# awoooohh!!my first berried cherry shrimp



## camboy012406 (Jun 11, 2010)

I saw this morning one of my cherry shrimp was carrying eggs.


----------



## ShrimpieLove (Apr 26, 2010)

Congratulations! She looks really fat! Awesome!


----------



## bumbleboo (Jun 6, 2010)

Aww, congratulations! She looks very proud.


----------



## camboy012406 (Jun 11, 2010)

thank you guys.....


----------



## camboy012406 (Jun 11, 2010)

im not excited with the cherries..im longing for the crystal to hatch eggs


----------



## Joeee (Apr 3, 2010)

camboy012406 said:


> im not excited with the cherries..im longing for the crystal to hatch eggs


Same here, I was so happy when I saw my first red cherry fry on walls of my tank eating algae, now they just look like little bugs. My first pregnant CRS died unfortunately, but I guess that's no reason to stop trying to get more pregnant ones. ;]

Just a little side note, male red cherries seem to get sexually mature earlier than female ones.


----------



## camboy012406 (Jun 11, 2010)

how do I know if it is male or female??


----------



## Darkblade48 (Jan 28, 2008)

For RCS, in general, the females are much redder, and also slightly larger than the males.

In addition, the females have a yellow (sometimes green) saddle.


----------



## camboy012406 (Jun 11, 2010)

Darkblade48 said:


> For RCS, in general, the females are much redder, and also slightly larger than the males.
> 
> In addition, the females have a yellow (sometimes green) saddle.


thank you dark, btw do i need to buy heater for my crystal shrimps?


----------



## camboy012406 (Jun 11, 2010)

I mean for the winter preparation.


----------



## Joeee (Apr 3, 2010)

camboy012406 said:


> thank you dark, btw do i need to buy heater for my crystal shrimps?


If your house isn't at 22C then I would recommend it.

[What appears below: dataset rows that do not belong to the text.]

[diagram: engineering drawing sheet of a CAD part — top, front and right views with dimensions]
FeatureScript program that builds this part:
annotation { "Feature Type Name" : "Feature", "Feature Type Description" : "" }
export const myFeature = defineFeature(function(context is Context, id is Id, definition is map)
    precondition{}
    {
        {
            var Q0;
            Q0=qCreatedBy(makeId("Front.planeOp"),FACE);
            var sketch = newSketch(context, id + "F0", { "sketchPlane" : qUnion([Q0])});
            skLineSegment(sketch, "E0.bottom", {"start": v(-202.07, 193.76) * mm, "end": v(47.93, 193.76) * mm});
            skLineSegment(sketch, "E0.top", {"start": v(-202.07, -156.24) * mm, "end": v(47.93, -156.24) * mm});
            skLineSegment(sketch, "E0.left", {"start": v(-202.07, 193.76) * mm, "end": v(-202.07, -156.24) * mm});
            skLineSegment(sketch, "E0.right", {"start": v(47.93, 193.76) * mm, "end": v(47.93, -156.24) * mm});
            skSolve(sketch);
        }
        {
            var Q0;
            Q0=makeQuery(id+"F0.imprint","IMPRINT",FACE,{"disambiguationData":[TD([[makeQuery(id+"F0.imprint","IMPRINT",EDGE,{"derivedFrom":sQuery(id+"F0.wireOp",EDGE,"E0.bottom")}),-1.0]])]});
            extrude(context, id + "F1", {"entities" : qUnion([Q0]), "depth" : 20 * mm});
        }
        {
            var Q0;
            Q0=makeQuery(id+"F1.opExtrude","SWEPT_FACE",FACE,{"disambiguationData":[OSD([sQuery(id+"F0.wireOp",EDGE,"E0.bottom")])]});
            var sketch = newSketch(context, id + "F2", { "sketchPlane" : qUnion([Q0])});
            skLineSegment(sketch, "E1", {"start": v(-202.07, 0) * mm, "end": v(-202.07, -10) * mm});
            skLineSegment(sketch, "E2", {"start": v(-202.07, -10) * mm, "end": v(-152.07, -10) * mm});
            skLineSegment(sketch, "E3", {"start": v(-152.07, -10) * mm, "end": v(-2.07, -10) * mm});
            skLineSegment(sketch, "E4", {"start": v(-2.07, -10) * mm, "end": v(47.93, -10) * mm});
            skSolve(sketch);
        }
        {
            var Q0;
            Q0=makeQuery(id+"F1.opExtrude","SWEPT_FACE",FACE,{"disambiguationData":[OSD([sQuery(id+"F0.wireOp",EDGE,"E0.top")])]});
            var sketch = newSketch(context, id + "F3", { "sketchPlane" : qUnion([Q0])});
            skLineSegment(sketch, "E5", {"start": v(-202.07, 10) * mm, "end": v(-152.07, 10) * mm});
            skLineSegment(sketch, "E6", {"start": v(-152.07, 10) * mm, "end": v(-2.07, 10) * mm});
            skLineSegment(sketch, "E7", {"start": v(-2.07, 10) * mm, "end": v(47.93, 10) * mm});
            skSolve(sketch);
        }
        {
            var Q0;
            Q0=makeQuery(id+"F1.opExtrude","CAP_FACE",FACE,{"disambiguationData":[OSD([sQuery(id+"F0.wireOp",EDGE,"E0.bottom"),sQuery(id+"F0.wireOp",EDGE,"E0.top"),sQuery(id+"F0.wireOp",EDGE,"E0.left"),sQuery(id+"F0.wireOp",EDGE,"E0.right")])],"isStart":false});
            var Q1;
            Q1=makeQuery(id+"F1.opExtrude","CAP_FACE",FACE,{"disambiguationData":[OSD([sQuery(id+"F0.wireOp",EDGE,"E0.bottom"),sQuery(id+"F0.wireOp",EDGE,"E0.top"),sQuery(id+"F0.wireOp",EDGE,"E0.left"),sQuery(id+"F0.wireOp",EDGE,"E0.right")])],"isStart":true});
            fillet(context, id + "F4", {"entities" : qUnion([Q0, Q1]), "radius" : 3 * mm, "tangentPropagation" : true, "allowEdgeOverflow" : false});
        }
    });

Look at the sexing section of this:
http://www.planetinverts.com/Red Cherry Shrimp.html

When I first read that, I didn't understand the 'less red' part. But let me try to clarify this, some of my males look like ghost shrimp while some of my females look like fire reds.


----------



## ShrimpieLove (Apr 26, 2010)

I was reading that for better success in crs breeding to keep the temp between 73-75 degrees and steady... Although i cant say if thats true or not since my crs hasnt had babies yet
But either way a heater i think is important to keep your temperature steady all the time...
Your plants/mosses are growing nicely!


----------



## Joeee (Apr 3, 2010)

GuppyLove said:


> I was reading that for better success in crs breeding to keep the temp between 73-75 degrees and steady... Although i cant say if thats true or not since my crs hasnt had babies yet
> But either way a heater i think is important to keep your temperature steady all the time...
> Your plants/mosses are growing nicely!


The only real problem with relying on heaters to keep the temperature stable (other than the heater breaking) is that during warmer weather (such as now, summer) the heaters can't bring the temperature down. But during the winter, fall, and spring, a heater is a lifesaver. I say this on the hottest days of the summer but 'Why can't the temperature be 22C all year 'round?'

The ideal temperature that I've heard is 22C from a member of this forum (I think it was CrystalMethShrimp [?]) but I can't see much harm from the temperature being 2 degrees off. Hell, I've kept crystal reds at 28C at one point.


----------